#### What the task requires
Reproduce the entries below with every occurrence of "chart" replaced by "graph", leaving all else unchanged and omitting the pictures.

#### Material for this exercise

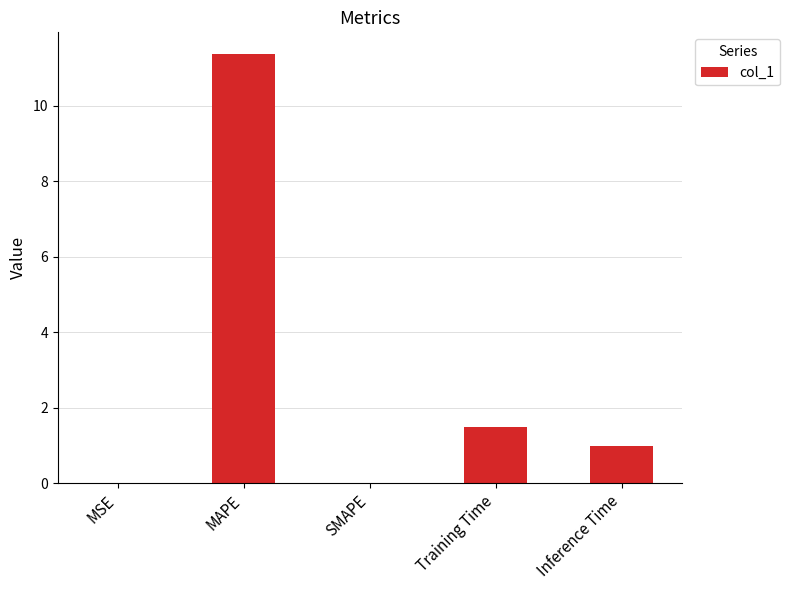

Count the number of data series in this chart.

1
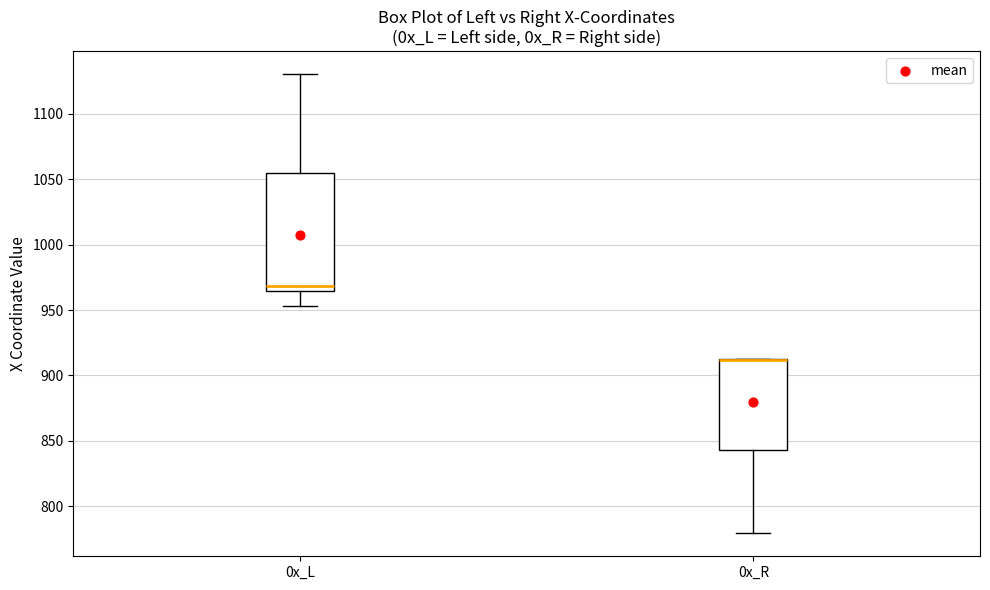

Reading left to right, read every box against the y-axis: the position of its median line, the range the box covers, and the ends of its whiskers. The values are not printed on the chart, so give them approximately, as read against the axis.

0x_L: median 970, box 965 to 1055, whiskers 955 to 1130
0x_R: median 910 (drawn on the box's upper edge), box 845 to 915, whiskers 780 to 915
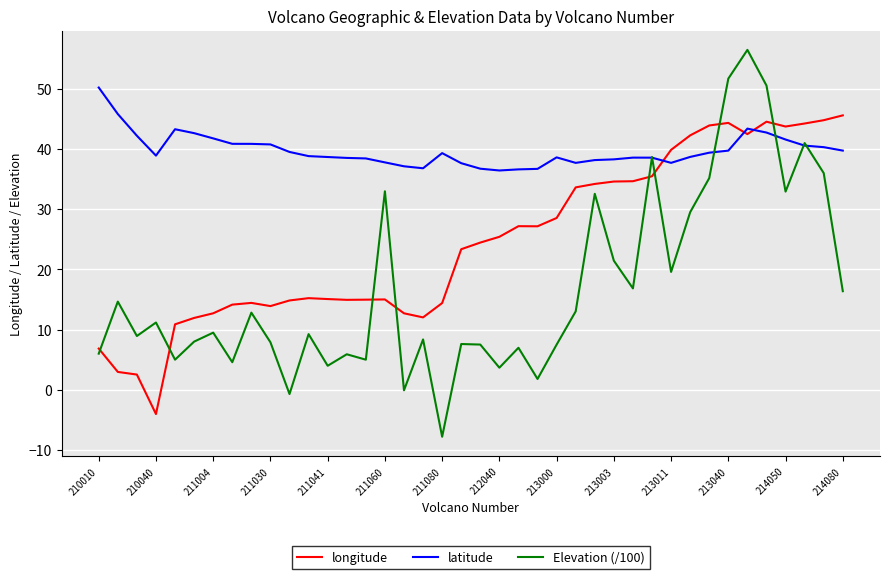

What is the greatest value displayed?

56.4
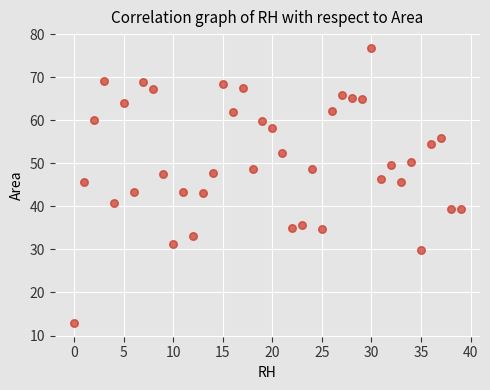

What is the range of Y values (max minus min)?

63.9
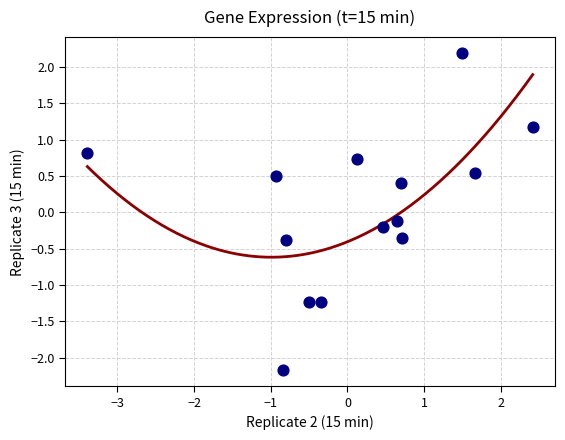

What is the range of X values (max minus min)?

5.8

#### Answer to the exercise
Count the number of data series in this graph.

1

Reading left to right, read every box against the y-axis: the position of its median line, the range the box covers, and the ends of its whiskers. The values are not printed on the graph, so give them approximately, as read against the axis.

0x_L: median 970, box 965 to 1055, whiskers 955 to 1130
0x_R: median 910 (drawn on the box's upper edge), box 845 to 915, whiskers 780 to 915

What is the greatest value displayed?

56.4

What is the range of Y values (max minus min)?

63.9

What is the range of X values (max minus min)?

5.8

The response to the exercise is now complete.